The recent IPCC report is also likely to push policy makers and regulators further to compress their timelines for action and raise expectations and requirements for all industries – including aviation. The outcomes and agreements that emerge from the upcoming UN Climate Change Conference of the Parties (COP26) in Glasgow, starting 31-Oct-2021, will be an early indicator of the global political and regulatory commitment to act and the implications for the airline industry.

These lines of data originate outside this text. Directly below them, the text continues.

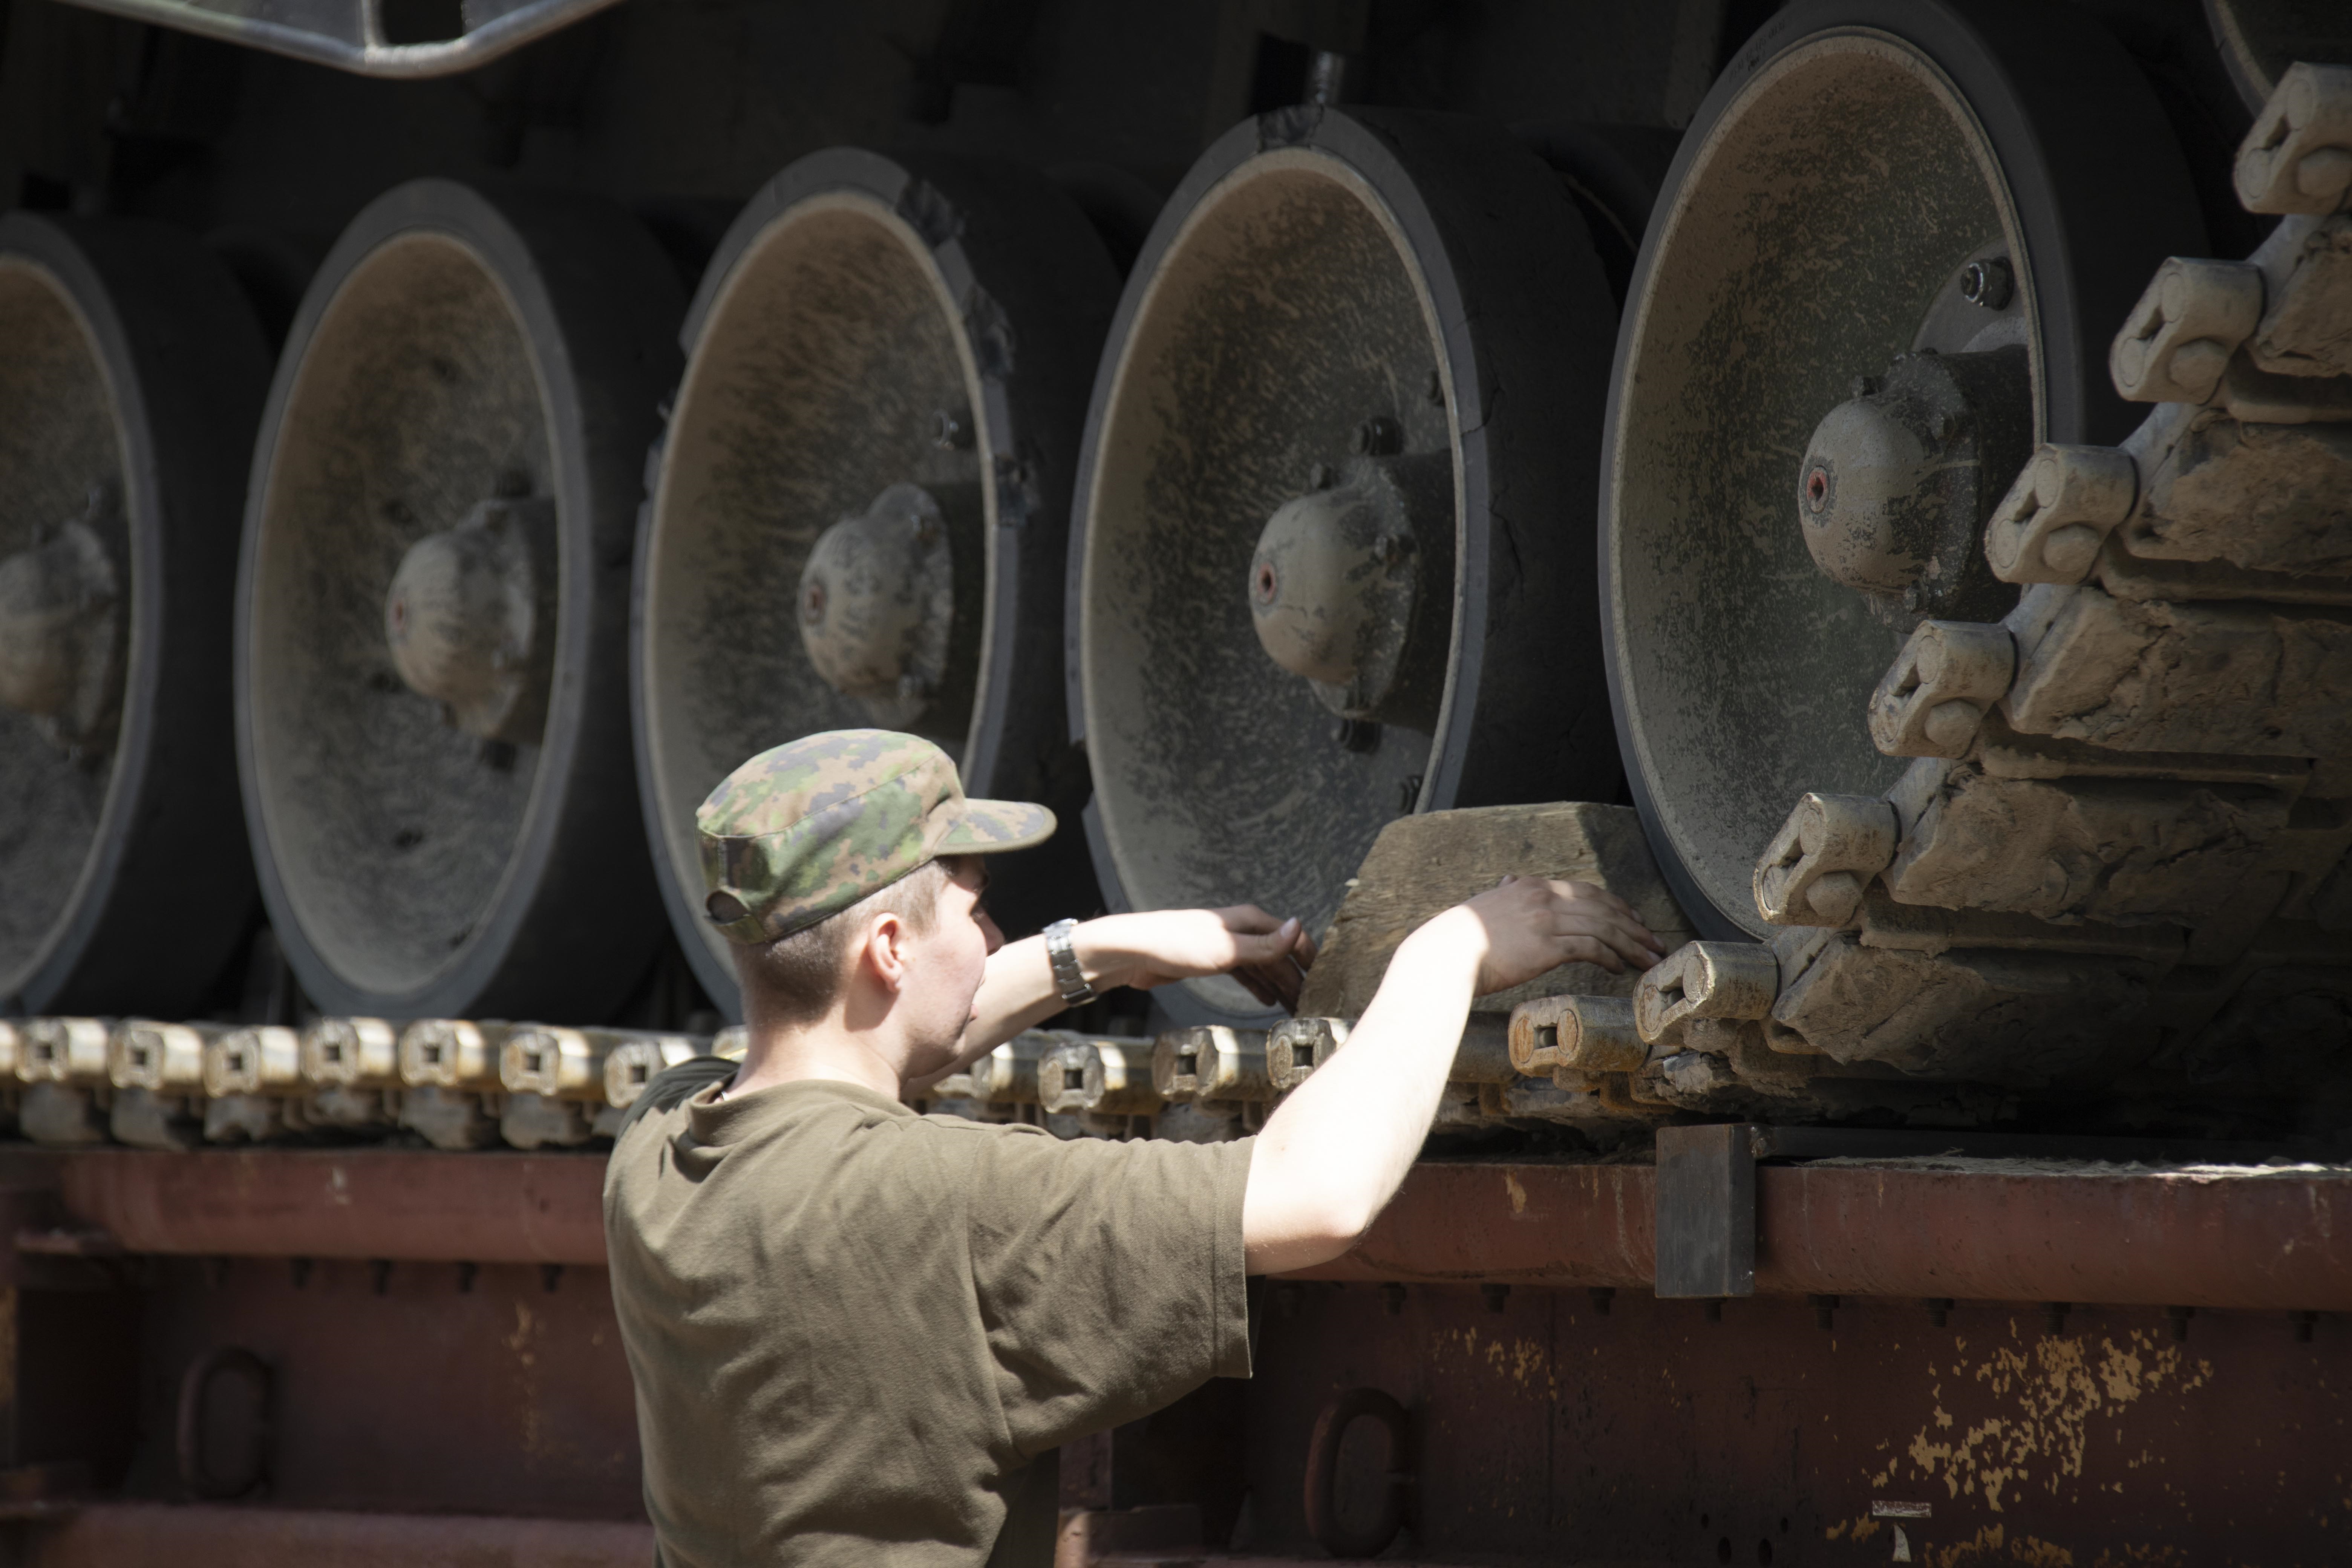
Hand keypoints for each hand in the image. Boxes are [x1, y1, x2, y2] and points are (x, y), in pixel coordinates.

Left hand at [1079, 906, 1318, 1011]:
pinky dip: (1259, 987)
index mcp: (1250, 920)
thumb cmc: (1179, 944)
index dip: (1310, 958)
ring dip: (1280, 986)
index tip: (1326, 981)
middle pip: (1279, 956)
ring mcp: (1228, 946)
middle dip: (1297, 978)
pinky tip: (1269, 1001)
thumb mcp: (1228, 948)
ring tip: (1297, 1008)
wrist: (1136, 952)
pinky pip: (1245, 975)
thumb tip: (1299, 926)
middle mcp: (1242, 930)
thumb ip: (1265, 945)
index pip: (1291, 937)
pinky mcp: (1213, 961)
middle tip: (1314, 1005)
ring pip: (1263, 967)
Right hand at [1447, 876, 1664, 994]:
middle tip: (1654, 942)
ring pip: (1604, 928)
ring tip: (1648, 960)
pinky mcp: (1546, 947)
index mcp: (1532, 887)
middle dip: (1634, 926)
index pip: (1587, 891)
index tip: (1634, 920)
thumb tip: (1511, 880)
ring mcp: (1546, 921)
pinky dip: (1610, 958)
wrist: (1445, 956)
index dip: (1616, 905)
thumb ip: (1506, 892)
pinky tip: (1619, 969)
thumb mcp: (1486, 903)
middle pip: (1603, 907)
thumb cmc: (1460, 938)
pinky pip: (1590, 948)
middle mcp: (1543, 898)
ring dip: (1631, 945)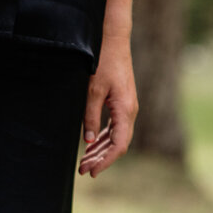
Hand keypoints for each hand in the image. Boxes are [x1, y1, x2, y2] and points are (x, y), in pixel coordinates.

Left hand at [79, 33, 137, 177]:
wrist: (114, 41)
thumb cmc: (104, 62)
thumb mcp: (92, 90)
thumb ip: (89, 117)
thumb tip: (88, 141)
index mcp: (125, 111)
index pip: (119, 145)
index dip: (106, 161)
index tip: (92, 171)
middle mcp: (130, 112)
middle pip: (117, 145)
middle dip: (101, 159)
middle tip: (83, 170)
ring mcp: (127, 109)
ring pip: (116, 138)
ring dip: (101, 151)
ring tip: (85, 161)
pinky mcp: (122, 104)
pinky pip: (114, 128)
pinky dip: (103, 139)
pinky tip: (91, 145)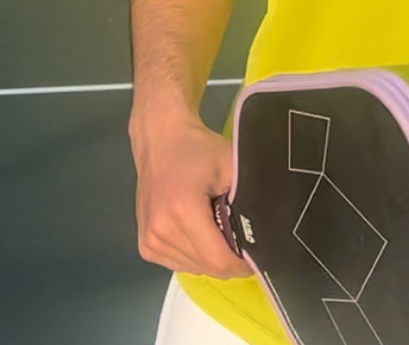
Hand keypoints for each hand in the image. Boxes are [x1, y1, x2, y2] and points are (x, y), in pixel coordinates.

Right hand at [130, 105, 250, 278]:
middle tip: (242, 239)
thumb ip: (248, 199)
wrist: (160, 139)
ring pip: (193, 268)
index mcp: (183, 211)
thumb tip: (264, 232)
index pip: (219, 259)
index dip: (242, 263)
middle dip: (229, 260)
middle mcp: (161, 231)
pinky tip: (200, 232)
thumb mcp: (231, 165)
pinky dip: (194, 255)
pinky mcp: (145, 246)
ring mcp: (149, 241)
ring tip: (219, 229)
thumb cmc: (198, 149)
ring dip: (211, 258)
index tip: (258, 253)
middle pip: (206, 267)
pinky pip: (179, 263)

The first goal of COP26 will be to get countries’ commitment to “ambitious 2030 emissions reduction targets that align with reaching net zero by the middle of the century”. Once done, this will inevitably cascade down to major emitters to act faster.
Major airline customers are on a much more aggressive net-zero trajectory than airlines – most of which are targeting net-zero by 2050 (or do not have explicit carbon reduction goals and timelines). The misalignment of goals between customers and airlines will likely push companies who have more aggressive goals to reduce their travel if airlines cannot match the reduction targets.
The negative impact from the reduction in corporate travel will not be evenly spread across all airlines. Those airlines that are able to differentiate with lower carbon options compared to competitors will be better placed to increase market share because they will enable the corporates to get most miles for their carbon travel budget.
COVID is the challenge of today and tomorrow, but climate risk, decarbonisation and ultimate corporate survival is the challenge that is – and should be – on the radar of us all.